Western Travis County overlay ESD may provide critical revenue to struggling area
Thursday, January 31, 2019 by Ryan Thornton
Emergency Services District 8 in western Travis County will soon be giving voters a chance to pay more taxes in exchange for much-needed service improvements.
Following a public hearing Tuesday morning, the Commissioners Court unanimously approved ESD 8’s petition to hold an election this May for an overlay ESD that will bring in additional tax revenue from area residents. Presenting the proposed ESD 16 to the court, ESD 8 President Debra Opdahl said the area lacks other means of keeping up with the growing demand for services.
Opdahl said the area, extending west from Lakeway, suffers from limited water and wastewater availability, which restricts its ability to rely on sales tax revenue. At the same time, she said, explosive growth of the surrounding areas is “placing a tremendous strain on our limited resources.” While local population growth has led to a 54 percent increase in the volume of calls over the last five years, traffic congestion on State Highway 71 has simultaneously impaired the district’s operations, she said.

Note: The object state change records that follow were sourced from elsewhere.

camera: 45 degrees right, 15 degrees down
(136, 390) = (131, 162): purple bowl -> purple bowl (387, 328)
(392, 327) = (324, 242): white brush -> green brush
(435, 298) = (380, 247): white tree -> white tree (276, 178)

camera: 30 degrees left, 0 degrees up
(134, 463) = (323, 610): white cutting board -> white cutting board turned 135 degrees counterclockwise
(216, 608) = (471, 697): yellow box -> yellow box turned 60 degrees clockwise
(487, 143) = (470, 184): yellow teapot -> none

ESD 8 is a sparsely populated district with a service area of 54 square miles. Due to its size, Opdahl said response time is usually still 6 to 9 minutes under the best conditions. District officials hope tax revenue from ESD 16 will allow them to add first responders with advanced medical certification to each shift so that medical services can begin the moment a truck arrives.
Offering competitive compensation has also been a major struggle for ESD 8. The district has the lowest base pay for starting ranks of any other Travis County ESD, which often results in employees leaving shortly after their training is completed. “We spend a substantial amount of money and resources recruiting and training these folks and then they get recruited by another ESD,” Opdahl said.

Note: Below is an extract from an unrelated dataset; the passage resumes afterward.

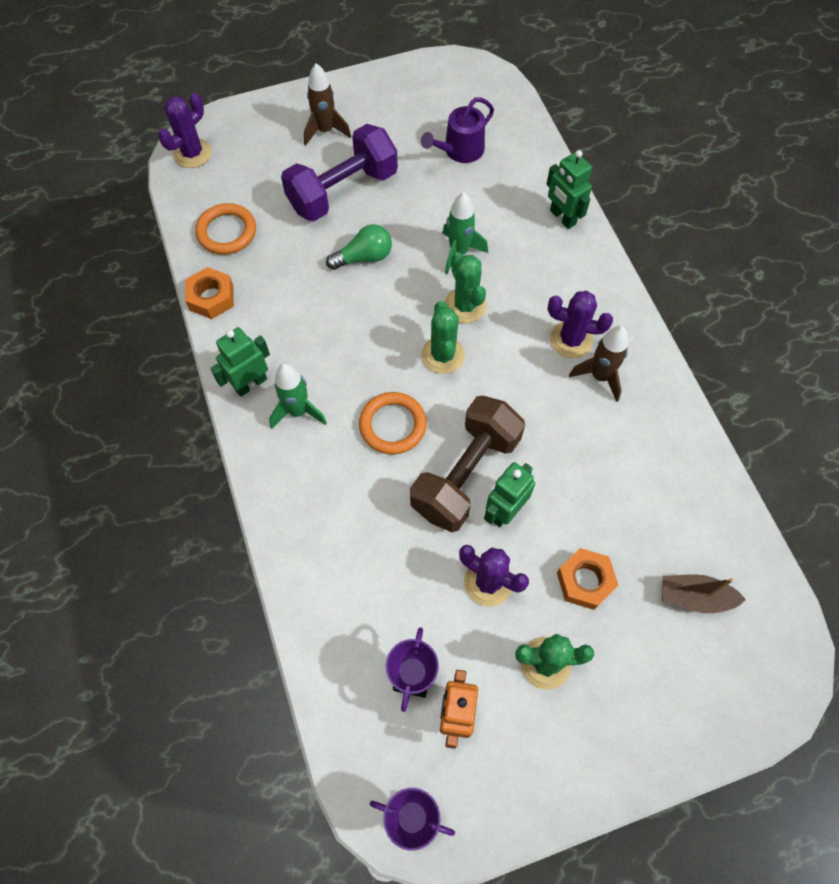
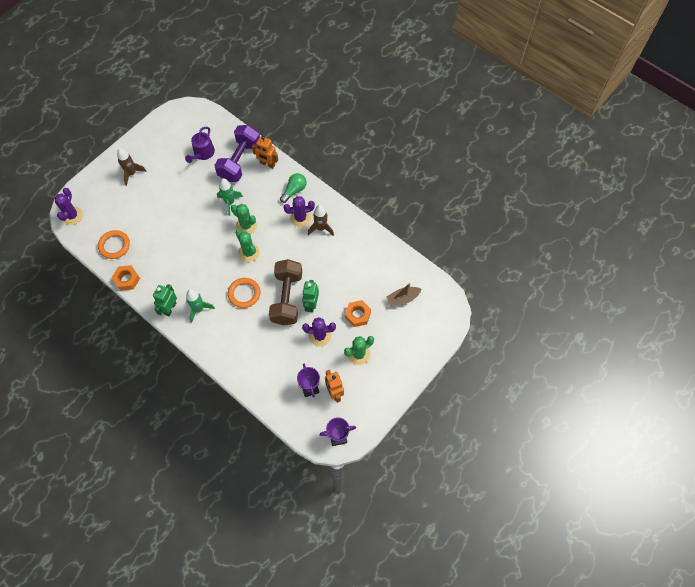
camera: 30 degrees left, 0 degrees up
(343, 191) = (158, 199): purple dumbbell -> purple dumbbell (239, 161)
(364, 257) = (187, 226): green light bulb -> green light bulb (294, 190)
(562, 217) = (267, 164): green robot -> orange robot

Commissioner Rusty Jedlicka of ESD 8 said these financial problems are too big for the district to solve by raising its own tax rates.
“If you were to look at the deficit that we were forecasting, if we were to try to provide this level of services, we need roughly $1.2 million in the first year to be able to roll this program out,” he said. “That would require us essentially to double our sales tax revenue within that first year. That’s not going to happen.”

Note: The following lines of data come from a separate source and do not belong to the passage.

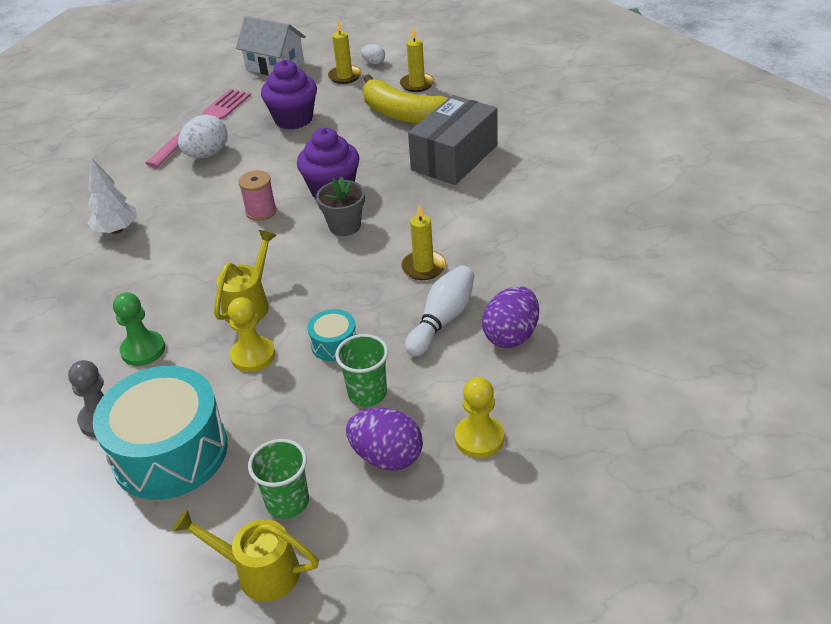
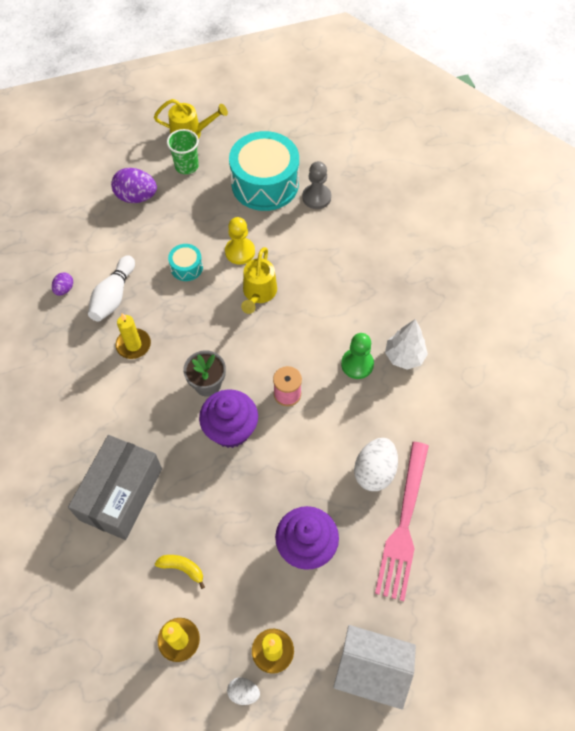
camera: 165 degrees right, 20 degrees up
(143, 350) = (317, 247): green pawn -> green pawn (357, 364)
(367, 393) = (156, 234): green cup -> none
(405, 115) = (182, 568): yellow banana -> yellow banana, size x0.41
(479, 438) = (83, 214): yellow pawn -> none
(511, 335) = (64, 289): purple egg -> purple egg, size x0.53

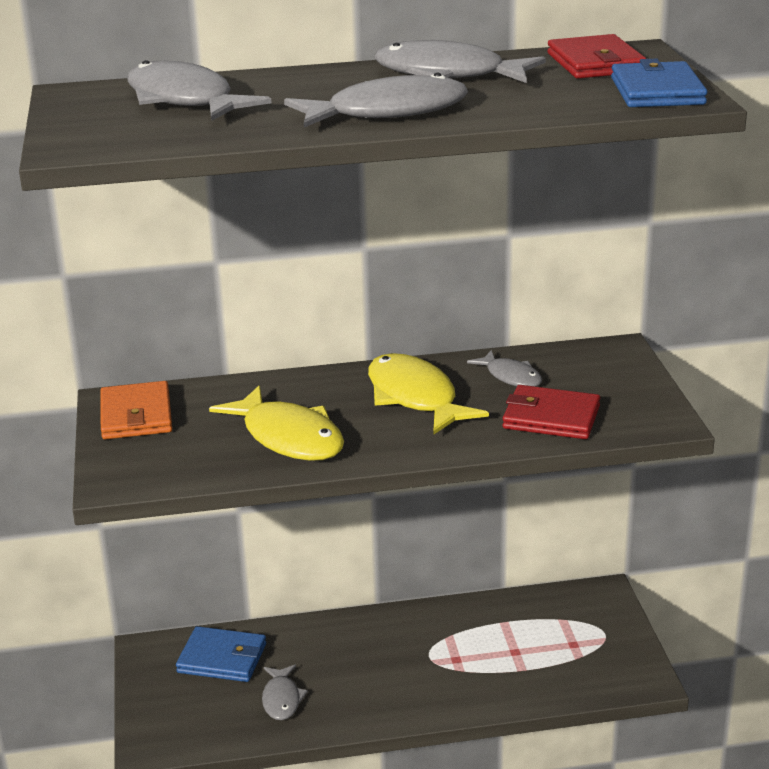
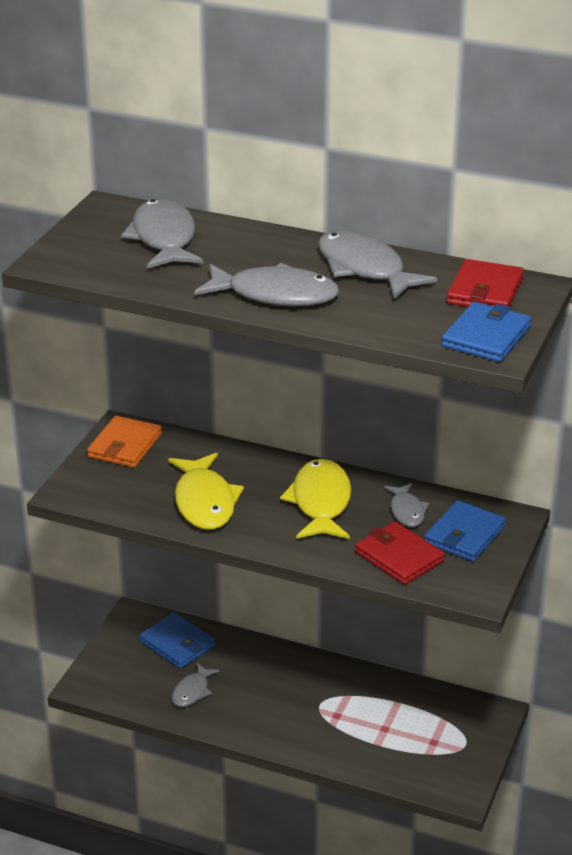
camera: 30 degrees right, 5 degrees up
(590, 378) = (464, 535): none -> blue wallet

To provide the level of care needed in the area, the ESD 8 board estimates a 6 cent per $100 valuation tax rate will be necessary for ESD 16. If approved, however, the May vote will authorize the district to increase that rate up to 10 cents per $100.
While roughly 71 percent of the area is not tied to any municipality, the proposed district contains four voting blocs – the village of Briarcliff, an extraterritorial jurisdiction of Briarcliff, a small portion of the city of Lakeway, and an ETJ of Lakeway – which will independently decide whether or not to be included in the new ESD. If any one of these districts opted out of the ESD, the proposed sales tax would be raised for the rest of the district to compensate for the revenue loss.
Though such a scenario would put a financial strain on the district, Jedlicka said the district would still be able to provide better services even if all four voting blocs chose not to join the ESD.
“The reason these overlays are so important is because we know that going to the Legislature to allow you to bust the 10-cent cap on fire and EMS may be something that will never get done,” Commissioner Gerald Daugherty said.